Despite the fact that autobiographical remembering often occurs in social groups (e.g. partners, friends, family members) and it is one of the most common ways to create, maintain and negotiate human relationships, it is important to acknowledge that it is sometimes an activity that individuals perform in private, in which case occurs at an intra-individual level (Sutton, 2008: 40).  
[Andy Warhol, Dance Diagram (Tango), 1962 Source: Proyectando Leyendo]

However, even at an intra-individual level autobiographical remembering seems to be driven by embodied cognitive mechanisms.  Several studies on autobiographical memory and embodied cognition (Glenberg, 1997; Rubin, 2006) have claimed that individual representations of past experiences are formed by the interplay of multimodal components merging the coordination of kinesthetic, visual, auditory, haptic, spatial, affective and linguistic memory traces. Thus, the reconstruction of a memory ‘involves simulating its multimodal components together’ (Barsalou, 2008: 623). These claims are completely in accordance with the fact that the personal experiences on which these autobiographical memories are based are always situated in spatiotemporally localized events embedded in social and material environments in which mechanisms of sensory processing and motor control play a central role. Dijkstra, Kaschak and Zwaan (2007) have found empirical evidence regarding the ways in which the position of the body influences the recall of autobiographical memories. They argue that autobiographical memories ‘seem easier to access if the body position is similar to the one in the original experience’ (Dijkstra, Kaschak & Zwaan, 2007: 146), that is, there would be a clear congruency effect facilitating the reconstruction of autobiographical memories.  

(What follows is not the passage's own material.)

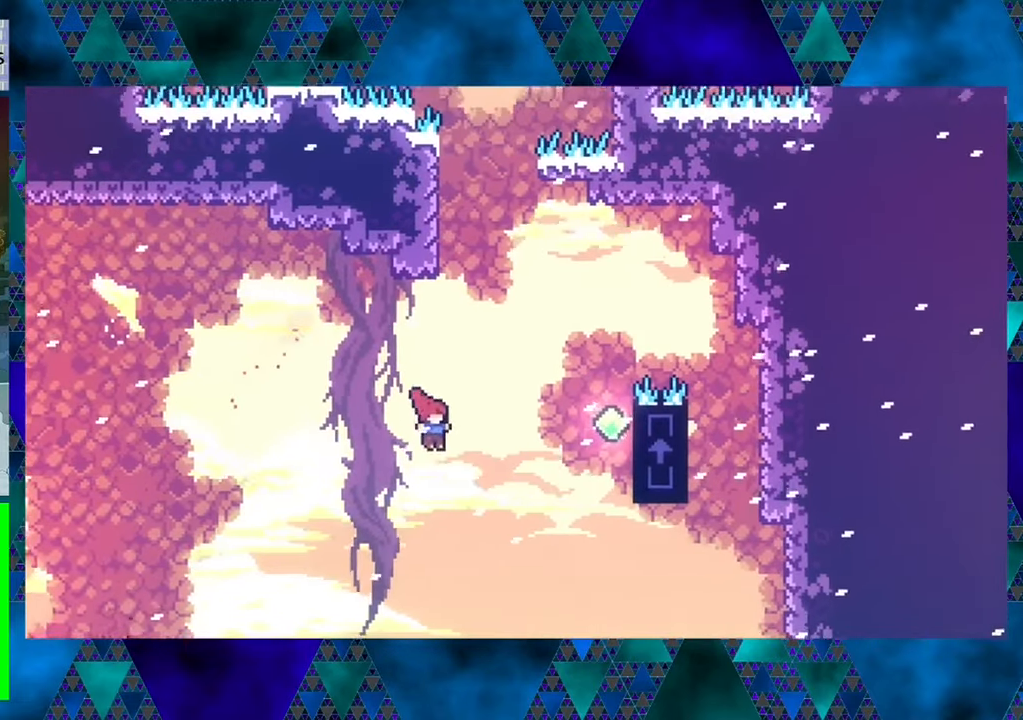
{"buttons": ["R1", "DPAD_UP", "DPAD_RIGHT"], "left_stick": "center", "events": [[267, "Y", "down"], [467, "Y", "up"]]}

These findings suggest that the body posture in which the experience was acquired is contained in the multimodal memory trace of the experience that is stored in the brain. Thus, it provides clear evidence concerning the multidimensional nature of memory traces. This has led the authors to claim that there would be fewer requirements for processing resources when there is a compatibility of conditions of embodiment and autobiographical memory-related cognitive tasks.  In another related study, Casasanto and Dijkstra (2010) have shown that motor actions also play an important role in remembering emotional experiences. Their investigation indicates that the participants of their study remember more positive autobiographical memories as the result of moving marbles upwards compared to what occurs when they move them downwards. Their analysis shows that as the participants move the marbles downwards they begin to remember more negative experiences (Casasanto & Dijkstra, 2010: 182).

Barsalou, L.W. (2008). Grounded cognition. Annual Review of Psychology 59, 617-645.

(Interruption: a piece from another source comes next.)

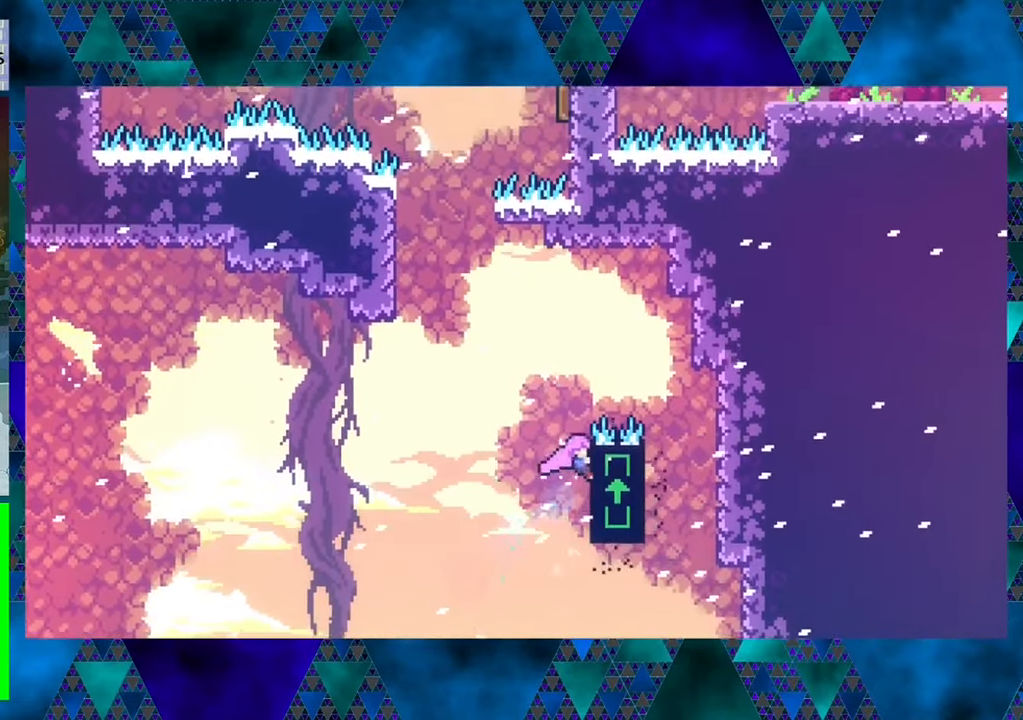
{"buttons": ["Y", "R1", "DPAD_UP", "DPAD_LEFT"], "left_stick": "center", "events": [[233, "B", "up"], [333, "Y", "down"]]}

Casasanto, D., & Dijkstra, K. (2010). Motor Action and Emotional Memory. Cognition 115(1), 179-185. 
Dijkstra, K., Kaschak, M.P. & Zwaan, R.A. (2007). Body posture facilitates retrieval of autobiographical memories. Cognition 102, 139-149.
Glenberg, A. M. (1997). What memory is for. Behavioral and Brain Sciences 20 (1), 1-55.
Rubin, D. C. (2006). The Basic-Systems Model of Episodic Memory. Perspectives on Psychological Science 1, 277-311.
Sutton, J. (2008). Between individual and collective memory: interaction, coordination, distribution. Social Research 75, 23-48.